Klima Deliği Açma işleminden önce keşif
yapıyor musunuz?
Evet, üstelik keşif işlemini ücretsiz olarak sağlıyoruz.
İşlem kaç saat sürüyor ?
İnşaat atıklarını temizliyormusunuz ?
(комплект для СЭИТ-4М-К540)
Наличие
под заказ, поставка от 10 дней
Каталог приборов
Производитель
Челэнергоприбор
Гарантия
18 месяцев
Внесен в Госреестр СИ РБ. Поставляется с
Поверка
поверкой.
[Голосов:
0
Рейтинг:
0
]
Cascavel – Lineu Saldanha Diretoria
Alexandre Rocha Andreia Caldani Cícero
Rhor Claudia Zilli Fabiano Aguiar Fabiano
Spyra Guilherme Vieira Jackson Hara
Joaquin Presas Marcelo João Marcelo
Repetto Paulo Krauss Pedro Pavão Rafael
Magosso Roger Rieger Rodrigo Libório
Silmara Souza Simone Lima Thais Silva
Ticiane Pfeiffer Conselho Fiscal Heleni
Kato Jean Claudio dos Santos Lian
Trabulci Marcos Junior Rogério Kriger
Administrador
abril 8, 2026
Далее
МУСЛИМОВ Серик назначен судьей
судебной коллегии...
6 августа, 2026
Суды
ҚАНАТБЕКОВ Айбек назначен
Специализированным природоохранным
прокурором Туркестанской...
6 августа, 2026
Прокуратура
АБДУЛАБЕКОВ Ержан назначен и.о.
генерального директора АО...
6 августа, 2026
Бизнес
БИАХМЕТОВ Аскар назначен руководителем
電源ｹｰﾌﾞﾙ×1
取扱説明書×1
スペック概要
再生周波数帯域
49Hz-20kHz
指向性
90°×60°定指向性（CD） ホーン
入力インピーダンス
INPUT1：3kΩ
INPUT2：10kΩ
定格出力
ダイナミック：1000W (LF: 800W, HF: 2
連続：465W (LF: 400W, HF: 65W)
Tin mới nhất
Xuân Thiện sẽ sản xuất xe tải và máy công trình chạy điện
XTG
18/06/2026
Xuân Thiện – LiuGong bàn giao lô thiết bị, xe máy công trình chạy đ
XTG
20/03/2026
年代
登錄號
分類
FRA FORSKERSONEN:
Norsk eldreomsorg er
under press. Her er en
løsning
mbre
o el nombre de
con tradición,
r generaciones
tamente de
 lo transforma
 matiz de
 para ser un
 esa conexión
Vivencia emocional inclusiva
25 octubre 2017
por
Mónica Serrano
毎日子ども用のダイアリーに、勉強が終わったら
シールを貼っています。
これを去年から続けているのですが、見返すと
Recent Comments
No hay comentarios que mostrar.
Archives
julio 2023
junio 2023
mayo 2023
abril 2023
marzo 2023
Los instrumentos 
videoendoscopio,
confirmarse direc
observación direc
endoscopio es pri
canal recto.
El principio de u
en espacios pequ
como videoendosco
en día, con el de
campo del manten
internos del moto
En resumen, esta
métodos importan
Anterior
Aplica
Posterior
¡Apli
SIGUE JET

+ + + + + + +

• _TASK GOAL_: Please return only the lines above, starting at the line that has "Joaquin Presas Marcelo João Marcelo" and ending at the line that has "En resumen, esta", keeping both and leaving each one unchanged.

• _REPLY_:
Joaquin Presas Marcelo João Marcelo
Repetto Paulo Krauss Pedro Pavão Rafael
Magosso Roger Rieger Rodrigo Libório
Silmara Souza Simone Lima Thais Silva
Ticiane Pfeiffer Conselho Fiscal Heleni
Kato Jean Claudio dos Santos Lian
Trabulci Marcos Junior Rogério Kriger
Administrador
abril 8, 2026
Далее
МУСЛИМОВ Серик назначен судьей
судебной коллегии...
6 августа, 2026
Суды
ҚАНАТБЕКОВ Айбек назначен
Специализированным природоохранным
прокурором Туркестанской...
6 августа, 2026
Прокуратура
АБДУЛАБЕКОВ Ержан назначен и.о.
генерального директора АО...
6 августа, 2026
Бизнес
БИАХМЕТОВ Аскар назначен руководителем
電源ｹｰﾌﾞﾙ×1
取扱説明書×1
スペック概要
再生周波数帯域
49Hz-20kHz
指向性
90°×60°定指向性（CD） ホーン
入力インピーダンス
INPUT1：3kΩ
INPUT2：10kΩ
定格出力
ダイナミック：1000W (LF: 800W, HF: 2
連続：465W (LF: 400W, HF: 65W)
Tin mới nhất
Xuân Thiện sẽ sản xuất xe tải và máy công trình chạy điện
XTG
18/06/2026
Xuân Thiện – LiuGong bàn giao lô thiết bị, xe máy công trình chạy đ
XTG
20/03/2026
年代
登錄號
分類
FRA FORSKERSONEN:
Norsk eldreomsorg er
under press. Her er en
løsning
mbre
o el nombre de
con tradición,
r generaciones
tamente de
 lo transforma
 matiz de
 para ser un
 esa conexión
Vivencia emocional inclusiva
25 octubre 2017
por
Mónica Serrano
毎日子ども用のダイアリーに、勉強が終わったら
シールを貼っています。
これを去年から続けているのですが、見返すと
Recent Comments
No hay comentarios que mostrar.
Archives
julio 2023
junio 2023
mayo 2023
abril 2023
marzo 2023
Los instrumentos 
videoendoscopio,
confirmarse direc
observación direc
endoscopio es pri
canal recto.
El principio de u
en espacios pequ
como videoendosco
en día, con el de
campo del manten
internos del moto
En resumen, esta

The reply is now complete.